You can probably check for the current route in the makeSessionBackend and disable or enable the session based on your route.

[sbditto85]

makeSessionBackend doesn't have access to the request and is initialized in the beginning.

[paul-rouse]

I am not really sure what you mean by "turn it off". Do you actually need to prevent the yesod app sending a session cookie in these cases? If not, there is nothing wrong with the client omitting the _SESSION cookie when making a request, providing you don't need authentication for the specific route, so your "other servers" could just ignore the session and not send a cookie. Your handler will still be able to do getSession, setSession etc, but of course they will start from a newly initialised SessionMap in this case. (All of this is assuming the default session backend, of course.)

[sbditto85]

I apologize, Im using persistent sessions (https://github.com/yesodweb/serversession/tree/master/serversession-backend-persistent) instead of the regular frontend sessions. Since a token always get added to the session, every API request results in a new session being created in the database, which as you can imagine having thousands of empty sessions in the database is not really desirable.

During the request I don't mind having the map populated using the session functions, I would just like it to not persist if it is an API request as opposed to a client request.

Does that make sense?

Line where token is always added:

yesod/yesod-core/Yesod/Core/Internal/Response.hs

Line 46 in d1495ba

(\n -> Map.insert tokenKey (encodeUtf8 n) newSess)

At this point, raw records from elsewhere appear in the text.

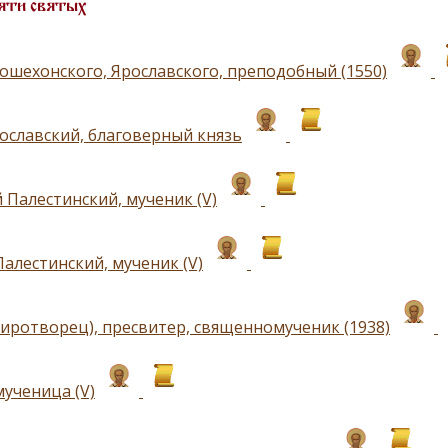
яти святых
ошехонского, Ярославского, преподобный (1550)
ославский, благоверный князь
 Палестинский, мученик (V)
Палестинский, мученик (V)
иротворец), пресвитер, священномученик (1938)
мученица (V)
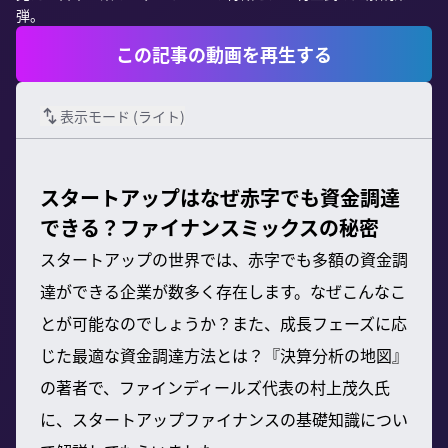
弾。
この記事の動画を再生する
表示モード (
ライト
)
スタートアップはなぜ赤字でも資金調達
できる？ファイナンスミックスの秘密
スタートアップの世界では、赤字でも多額の資金調
達ができる企業が数多く存在します。なぜこんなこ
とが可能なのでしょうか？また、成長フェーズに応
じた最適な資金調達方法とは？『決算分析の地図』
の著者で、ファインディールズ代表の村上茂久氏
に、スタートアップファイナンスの基礎知識につい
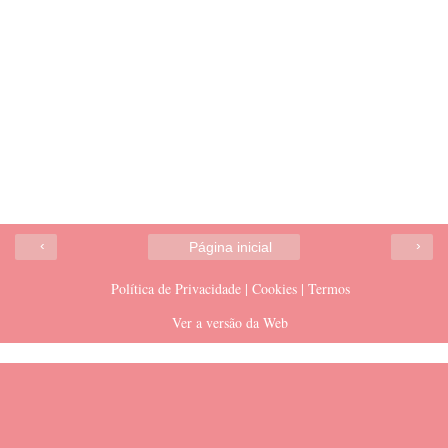
‹
›
Página inicial
Política de Privacidade | Cookies | Termos
Ver a versão da Web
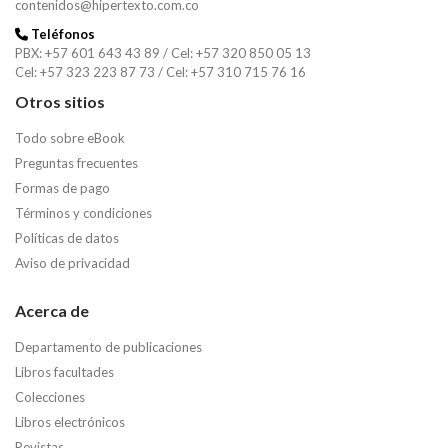
contenidos@hipertexto.com.co
Teléfonos
PBX: +57 601 643 43 89 / Cel: +57 320 850 05 13
Cel: +57 323 223 87 73 / Cel: +57 310 715 76 16
Otros sitios
Todo sobre eBook
Preguntas frecuentes
Formas de pago
Términos y condiciones
Políticas de datos
Aviso de privacidad
Acerca de
Departamento de publicaciones
Libros facultades
Colecciones
Libros electrónicos
Revistas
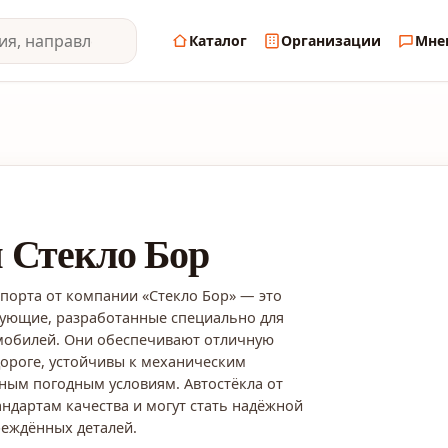
Каталог
Организации
Мне
 Стекло Бор
спорта от компании «Стекло Бор» — это
ующие, разработанные специально для
мобилей. Они обеспечивают отличную
дороге, устойчивы к механическим
ным погодным условиям. Автостёкла от
андартам качества и могут стать надёжной
еждённых деталей.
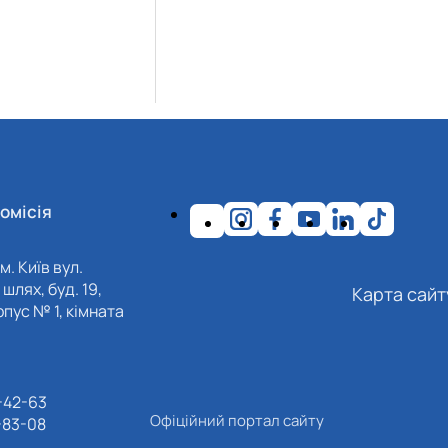
омісія
м. Київ вул.
шлях, буд. 19,
Карта сайт
пус № 1, кімната
-42-63
Офіційний портал сайту
-83-08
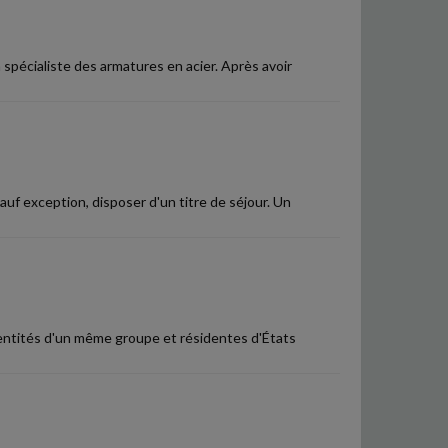
 spécialiste des armatures en acier. Après avoir
auf exception, disposer d'un titre de séjour. Un
 entités d'un même groupe et résidentes d'États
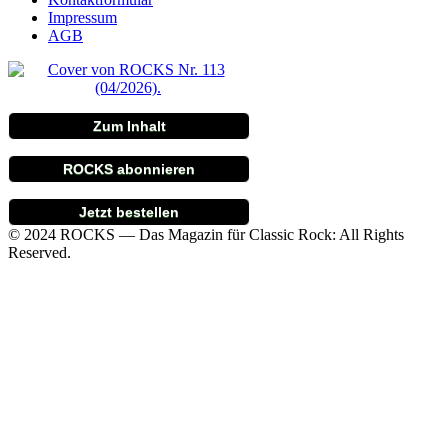
Impressum
AGB
Zum Inhalt
ROCKS abonnieren
Jetzt bestellen
© 2024 ROCKS — Das Magazin für Classic Rock: All Rights
Reserved.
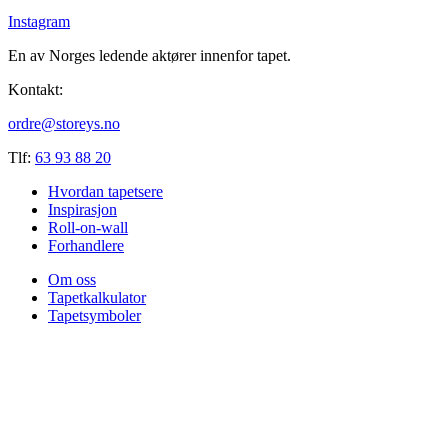
Instagram
En av Norges ledende aktører innenfor tapet.
Kontakt:
ordre@storeys.no
Tlf:
63 93 88 20
Hvordan tapetsere
Inspirasjon
Roll-on-wall
Forhandlere
Om oss
Tapetkalkulator
Tapetsymboler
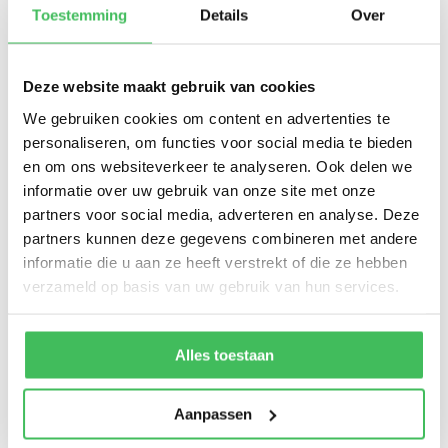
De impact op stikstofberekeningen kan
Toestemming
Details
Over
groot zijn. Het komt er in de praktijk op neer
dat het toevoegen van de koude start een
Deze website maakt gebruik van cookies
behoorlijk hogere emissie op de locatie met
We gebruiken cookies om content en advertenties te
zich mee brengt dan in voorgaande versies
personaliseren, om functies voor social media te bieden
van de AERIUS Calculator. Dit soms zelfs
en om ons websiteverkeer te analyseren. Ook delen we
informatie over uw gebruik van onze site met onze
met gevolg dat de haalbaarheid van
partners voor social media, adverteren en analyse. Deze
projecten en plannen een grotere opgave
partners kunnen deze gegevens combineren met andere
wordt.
informatie die u aan ze heeft verstrekt of die ze hebben
verzameld op basis van uw gebruik van hun services.
Om te bepalen in welke mate de koude
start toegepast moet worden is door
BIJ12
Alles toestaan
de Handreiking Koude Start
opgesteld. In
een later kennisartikel zullen wij dieper
Aanpassen
ingaan op de koude start.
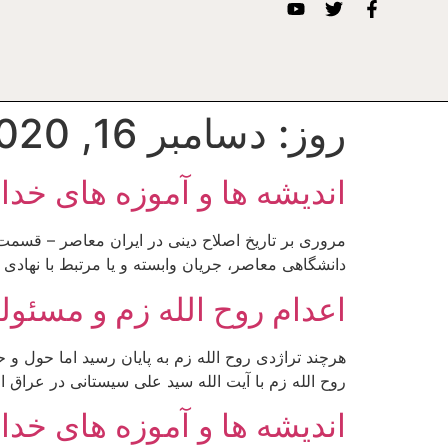
روز:
دسامبر 16, 2020
اندیشه ها و آموزه های خد
دانشگاهی معاصر، جریان وابسته و یا مرتبط با نهاد
اعدام روح الله زم و مسئول
هرچند تراژدی روح الله زم به پایان رسید اما حول 
روح الله زم با آیت الله سید علی سیستانی در عراق از نکات حاشیه 
اندیشه ها و آموزه های خد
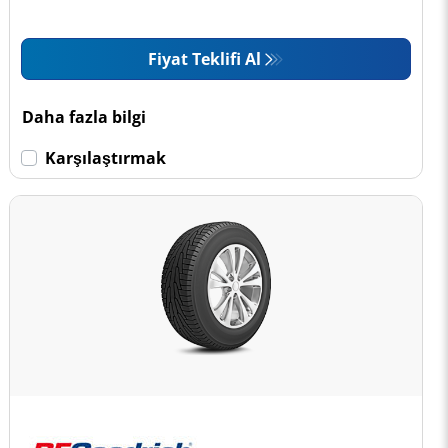
Fiyat Teklifi Al
Daha fazla bilgi
Karşılaştırmak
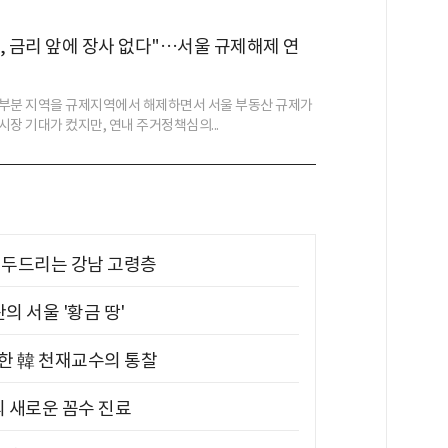
, 금리 앞에 장사 없다"…서울 규제해제 연
부분 지역을 규제지역에서 해제하면서 서울 부동산 규제가
시장 기대가 컸지만, 연내 주거정책심의...
기 두드리는 강남 고령층
의 서울 '황금 땅'
위한 韓 천재교수의 통찰
의 새로운 꼼수 진료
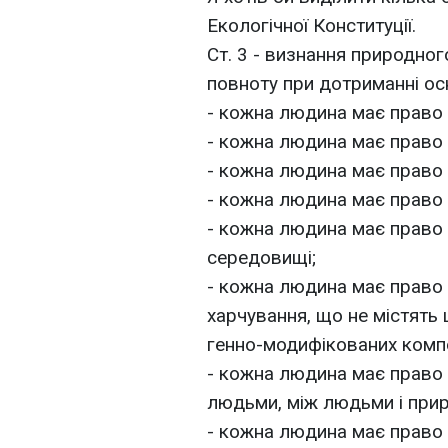
Екологічної Конституції.
Ст. 3 - визнання природно
повноту при дотриманні ос
- кожна людина має право 
- кожна людина має право 
- кожна людина має право 
- кожна людина має право гі
- кожна людина має право 
середовищі;
- кожна людина має право
харчування, що не містять
генно-модифікованих компо
- кожна людина має право н
людьми, між людьми і прир
- кожна людина має право 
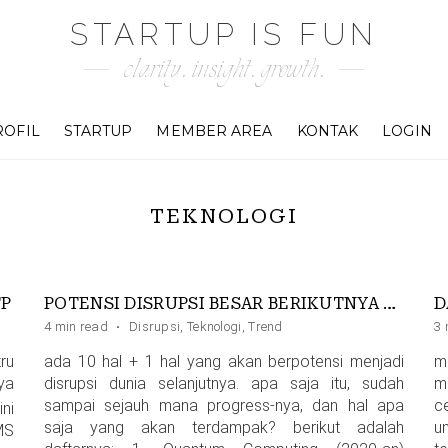
STARTUP IS FUN
clarity. insight. growth.
ROFIL
STARTUP
MEMBER AREA
KONTAK
LOGIN
TEKNOLOGI
TP
POTENSI DISRUPSI BESAR BERIKUTNYA YANG AKAN MENGGONCANG DUNIA
4 min read
·
Disrupsi
,
Teknologi
,
Trend
3 
ru
ada 10 hal + 1 hal yang akan berpotensi menjadi
m
ya
disrupsi dunia selanjutnya. apa saja itu, sudah
m
sampai sejauh mana progress-nya, dan hal apa
ce
ni
saja yang akan terdampak? berikut adalah
u
MS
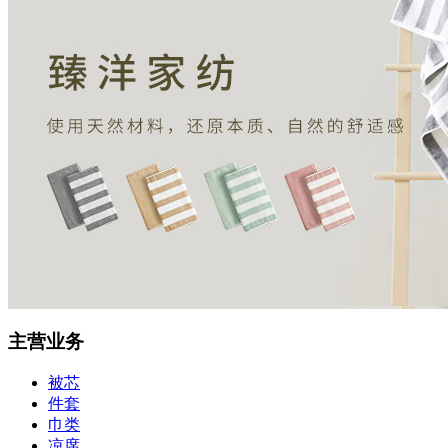
主营业务
被芯
件套
巾类
凉席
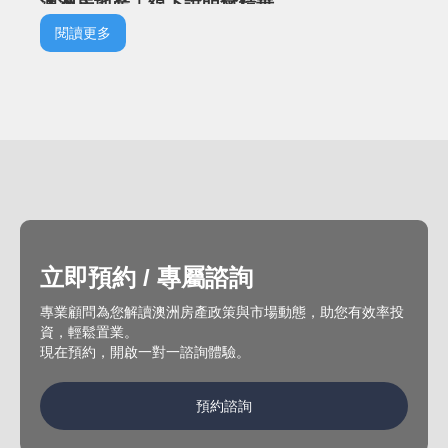
澳洲房地產｜線下說明會精華
閱讀更多
立即預約 / 專屬諮詢
專業顧問為您解讀澳洲房產政策與市場動態，助您有效率投
資，輕鬆置業。
現在預約，開啟一對一諮詢體驗。
預約諮詢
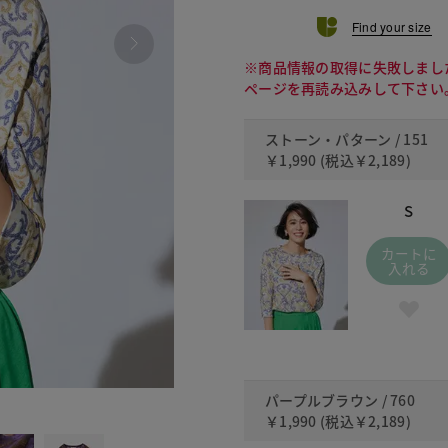
Find your size
※商品情報の取得に失敗しまし
ページを再読み込みして下さい
ストーン・パターン / 151
￥1,990
(税込
￥2,189
)
S
カートに
入れる
パープルブラウン / 760
760 パ
￥1,990
(税込
￥2,189
)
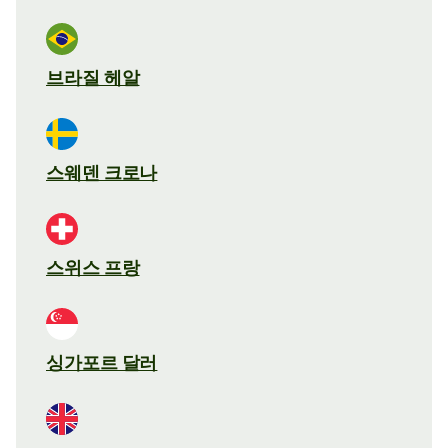
브라질 헤알
스웨덴 크로나
스위스 프랑
싱가포르 달러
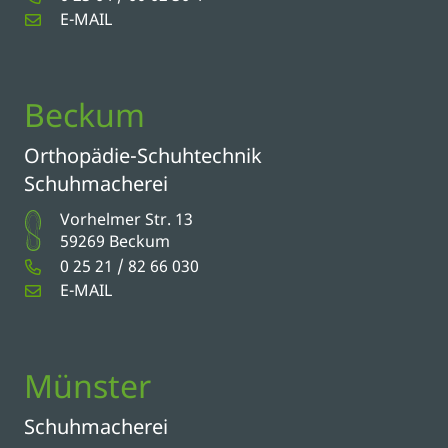
E-MAIL
Beckum
Orthopädie-Schuhtechnik
Schuhmacherei
Vorhelmer Str. 13
59269 Beckum
0 25 21 / 82 66 030
E-MAIL
Münster
Schuhmacherei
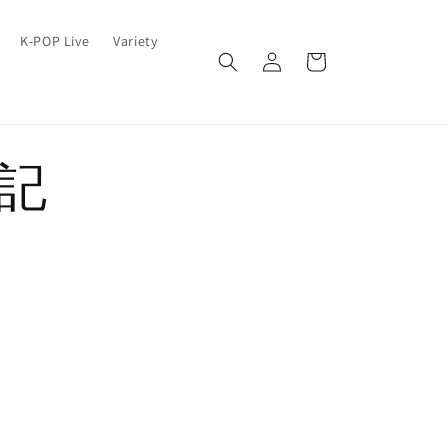
ロ
カ
K-POP Live
Variety
グ
ー
イ
ト
ン
記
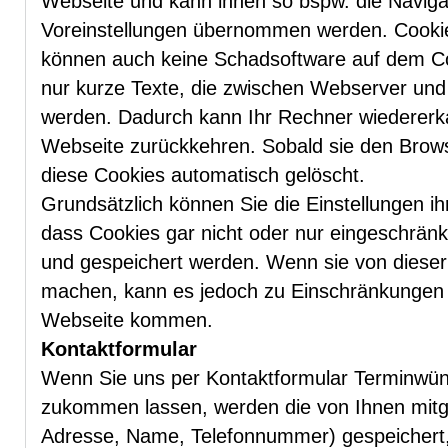
Webseite und kann ihnen so bspw. die Navigati
Voreinstellungen übernommen werden. Cookie
können auch keine Schadsoftware auf dem Com
nur kurze Texte, die zwischen Webserver un
werden. Dadurch kann Ihr Rechner wiedererk
Webseite zurückkehren. Sobald sie den Brow
diese Cookies automatisch gelöscht.
Grundsätzlich können Sie die Einstellungen ih
dass Cookies gar nicht oder nur eingeschrä
und gespeichert werden. Wenn sie von dieser
machen, kann es jedoch zu Einschränkungen b
Webseite kommen.
Kontaktformular
Wenn Sie uns per Kontaktformular Terminwü
zukommen lassen, werden die von Ihnen mitge
Adresse, Name, Telefonnummer) gespeichert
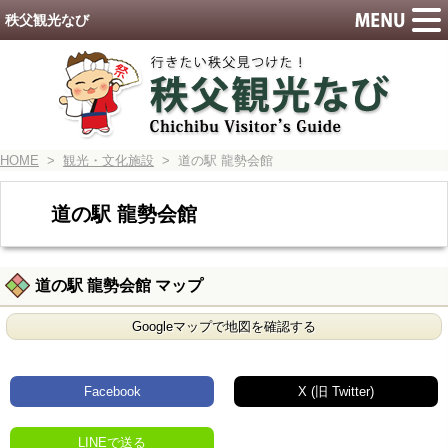
秩父観光なび
HOME
>
観光・文化施設
> 道の駅 龍勢会館
道の駅 龍勢会館
道の駅 龍勢会館 マップ
Googleマップで地図を確認する
Facebook
X (旧 Twitter)
LINEで送る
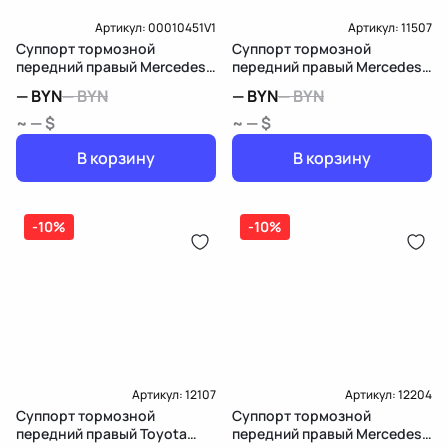
Артикул:
00010451V1
Артикул:
11507
Суппорт тормозной
Суппорт тормозной
передний правый Mercedes-
передний правый Mercedes-
Benz CL C216
Benz E W213/S213/C238/A238
—
BYN
—
BYN
—
BYN
—
BYN
~ — $
~ — $
В корзину
В корзину
-10%
-10%
Артикул:
12107
Артикул:
12204
Суппорт тормозной
Суппорт тормозной
передний правый Toyota
передний правый Mercedes-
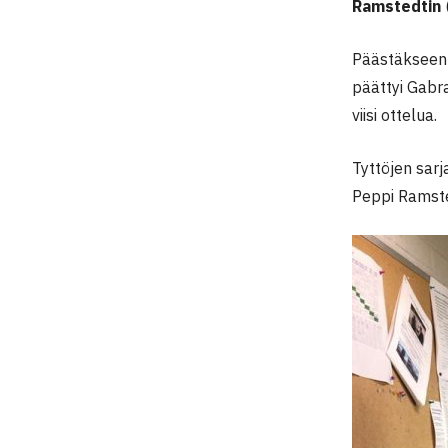
Ramstedtin
Päästäkseen f
päättyi Gabr
viisi ottelua.
Tyttöjen sarj
Peppi Ramsted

This happens because reqToken is always a Just if you have useToken set to true in this function:

yesod/yesod-core/Yesod/Core/Internal/Request.hs

Line 125 in d1495ba

| useToken =

which is set to true by the previously mentioned line

yesod/yesod-core/Yesod/Core/Internal/Run.hs

Line 336 in d1495ba

let mkYesodReq = parseWaiRequest req session (isJust yreSessionBackend) mmaxLen

by isJust yreSessionBackend which comes from the makeSessionBackend in one of the "toWaiApp" function i.e.

yesod/yesod-core/Yesod/Core/Dispatch.hs

Line 95 in 602d1ff

, yreSessionBackend = sb

Have I misunderstood anything?

[paul-rouse]

Ah! Yes, I completely see the problem now. Your analysis looks absolutely fine, too, so I am out of ideas at the moment. I'll come back if I think of anything more, or perhaps someone else will have an idea.

[sbditto85]

Any ideas why a token is always added when there is a session backend? Is the token used for something other the CSRF, if not why isn't it only added by the CSRF middleware?

[sbditto85]

So i found a work around which @psibi was actually pretty close to. In the SessionBackend type is a newtype for a function that takes a Wai Request and then returns an IO with a tuple of session data and a save function. I wrapped the that save function so that if the Wai Request has a specific header then it returns a function that does nothing, otherwise it returns the original save function.

Still would like to know if there is a better solution and why a token is assigned the session on every request if there is a session backend.

[MaxGabriel]

@sbditto85 The CSRF middleware was added to support checking the CSRF token in the headers of the request (previously only checking for a hidden field in a <form> was supported), and it was added years after the session middleware. I haven't investigated if there are uses other than that.